How to redirect the output of 'cat' into a different folder?

I have a Python script, EulerianCycle.py, and an input file, euleriancycle.txt.

I am able to get the correct results by doing py EulerianCycle euleriancycle.txt > cat euleriancycleout.txt into the current folder (py is an alias for python3).

However, I have another folder in this current one called outputs, to which I want all my output files be directed.

I've tried py EulerianCycle.py euleriancycle.txt | cd outputs/ | cat > euleriancycleout.txt

And py EulerianCycle.py euleriancycle.txt | cat >cd outputs/euleriancycleout.txt

which gives me the broken pipe error.


Solution 1:

If py EulerianCycle.py euleriancycle.txt writes to the standard output stream (which I assume it does, since otherwise you wouldn't be able to pipe it to cat) then cat is entirely superfluous here - you can redirect standard output directly, specifying either absolute or relative path to your output file:

py EulerianCycle.py euleriancycle.txt > outputs/euleriancycleout.txt

(note: the directory outputs/ must already exist).
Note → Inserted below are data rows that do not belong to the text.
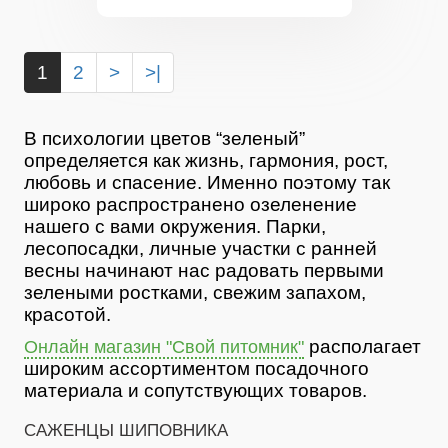
1
2
>
>|
В психологии цветов “зеленый”
определяется как жизнь, гармония, рост,
любовь и спасение. Именно поэтому так
широко распространено озеленение
нашего с вами окружения. Парки,
лесопосадки, личные участки с ранней
весны начинают нас радовать первыми
зелеными ростками, свежим запахом,
красотой.
располагает
Онлайн магазин "Свой питомник"
широким ассортиментом посадочного
материала и сопутствующих товаров.
САЖЕНЦЫ ШИПОВНИКА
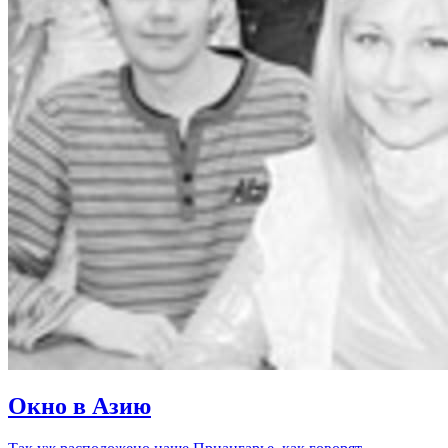
Окно в Азию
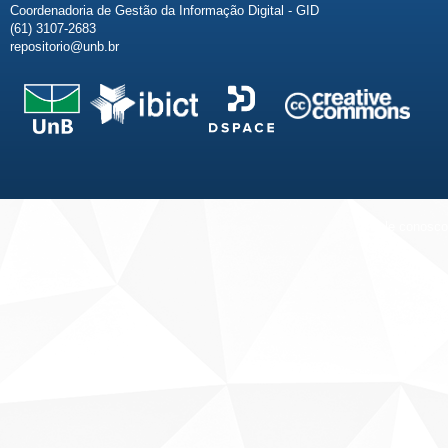
Coordenadoria de Gestão da Informação Digital - GID
(61) 3107-2683
repositorio@unb.br
Fale conosco
Sobre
Neither of your other commands works the way you might imagine.

  • in py EulerianCycle euleriancycle.txt > cat euleriancycleout.txt, the shell creates a file named cat in the current directory, and redirects the output of py EulerianCycle to it, passing both euleriancycle.txt and euleriancycleout.txt to it as input arguments.

  • in py EulerianCycle.py euleriancycle.txt | cat >cd outputs/euleriancycleout.txt, the shell creates a file named cd in the current directory, cat reads outputs/euleriancycleout.txt and writes it to file cd, ignoring standard input from the pipe (cat only reads standard input when it is given no input files, or an explicit -).

Perhaps what you were aiming for here was to pipe the output to a subshell like:

py EulerianCycle.py euleriancycle.txt | (cd outputs; cat > euleriancycleout.txt)

or

py EulerianCycle.py euleriancycle.txt | (cd outputs && cat > euleriancycleout.txt)

Here, cat reads the subshell's standard input - which is provided by the pipe - after changing to the target directory. The second version only creates euleriancycleout.txt if the cd command succeeds; the first creates it in the current directory if the cd fails.

Solution 2:

Additionally, you can use:

EulerianCycle.py | tee euleriancycleout.txt

to send the content to the text file and to stdout concurrently in 2 seperate streams. In other words the content will end up both in the text file and printed in the terminal.

I always do it this way as it shows me what wrote, and saves me having to open up vim to check my work.